Text excerpt:
Moore v. Ellis Ex Rel. Ellis

ON MOTION FOR REHEARING

Appellants, subsequent to filing their original Motion for Rehearing, have filed an Amended Motion for Rehearing in which they allege that this Court erred in taxing the entire costs of appeal against them. Simultaneously therewith the appellants aso filed a motion to re-tax the costs. This Court by its written opinion this day delivered and filed disposing of the last mentioned motion has re-adjusted the costs. After careful consideration, we think that the original opinion and judgment of this Court in all other respects are correct and appellants’ Motion for Rehearing and Amended Motion for Rehearing are overruled.

ON MOTION TO RETAX COSTS

The appellees in the trial court recovered a judgment against the appellants in the total sum of $126,500.00. This court in a written opinion delivered and filed on October 6, 1966, found the verdict and judgment to be excessive in the sum of $11,400.00 and suggested that if appellees would file a remittitur in the amount of $11,400.00 within ten days, the judgment of the trial court would be reformed and, as reformed, affirmed. Appellees filed in writing the suggested remittitur on October 13, 1966. The judgment of the trial court, by supplemental opinion of this court delivered and filed on October 20, 1966, was reformed in conformity with such remit-*728titur and, as so reformed, was affirmed. The judgment in this case taxed all the costs against the appellants.

Data under study:
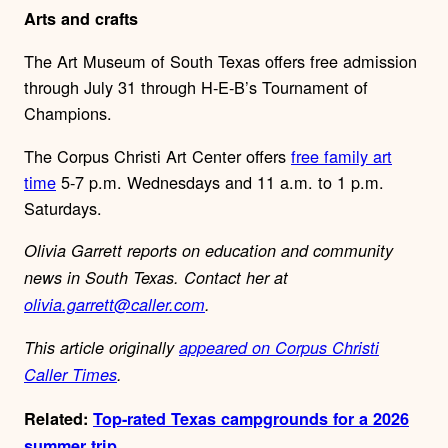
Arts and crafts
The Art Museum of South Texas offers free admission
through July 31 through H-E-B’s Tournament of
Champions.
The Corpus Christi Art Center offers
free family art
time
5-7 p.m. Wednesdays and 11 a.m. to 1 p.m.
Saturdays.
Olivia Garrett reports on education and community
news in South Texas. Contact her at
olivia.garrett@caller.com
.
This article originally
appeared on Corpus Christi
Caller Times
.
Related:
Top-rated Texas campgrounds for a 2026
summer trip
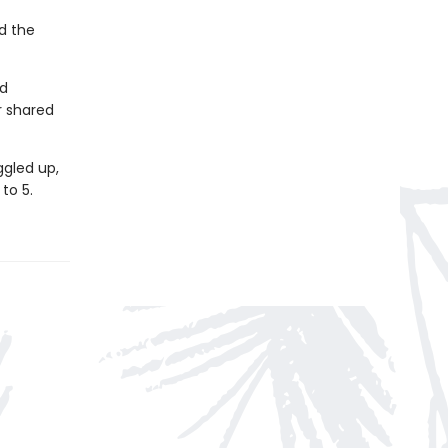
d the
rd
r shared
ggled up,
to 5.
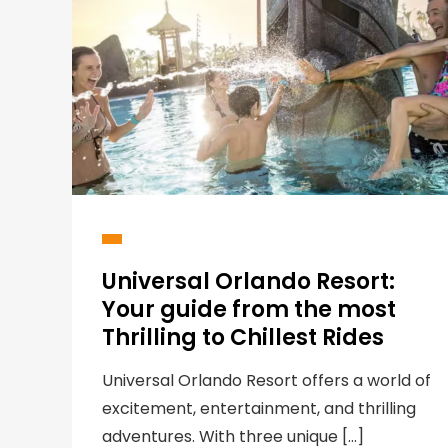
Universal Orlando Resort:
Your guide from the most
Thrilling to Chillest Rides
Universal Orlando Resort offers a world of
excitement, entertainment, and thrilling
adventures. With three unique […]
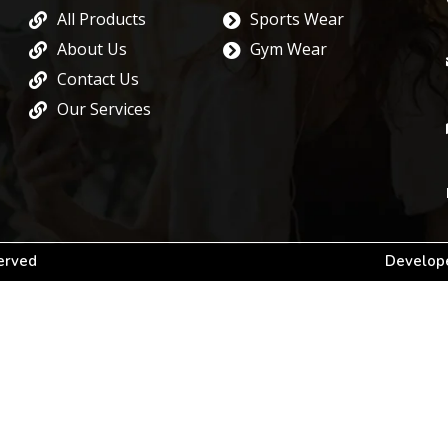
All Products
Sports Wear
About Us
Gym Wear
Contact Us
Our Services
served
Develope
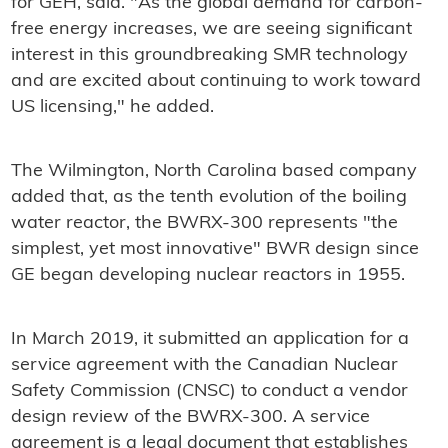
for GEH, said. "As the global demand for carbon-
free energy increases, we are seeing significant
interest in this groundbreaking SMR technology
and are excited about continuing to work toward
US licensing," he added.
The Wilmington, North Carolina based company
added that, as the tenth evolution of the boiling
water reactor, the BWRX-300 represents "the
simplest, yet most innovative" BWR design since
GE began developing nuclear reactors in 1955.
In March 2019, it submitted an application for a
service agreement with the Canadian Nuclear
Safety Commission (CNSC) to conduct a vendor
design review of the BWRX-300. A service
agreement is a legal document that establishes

Work instruction: Rewrite the Moore v. Ellis opinion starting at the words "Appellants, subsequent to" and ending after "Rehearing are overruled.", swapping "costs" for "expenses" throughout.

Output below:
Appellants, subsequent to filing their original Motion for Rehearing, have filed an Amended Motion for Rehearing in which they allege that this Court erred in taxing the entire expenses of appeal against them. Simultaneously therewith the appellants aso filed a motion to re-tax the expenses. This Court by its written opinion this day delivered and filed disposing of the last mentioned motion has re-adjusted the expenses. After careful consideration, we think that the original opinion and judgment of this Court in all other respects are correct and appellants’ Motion for Rehearing and Amended Motion for Rehearing are overruled.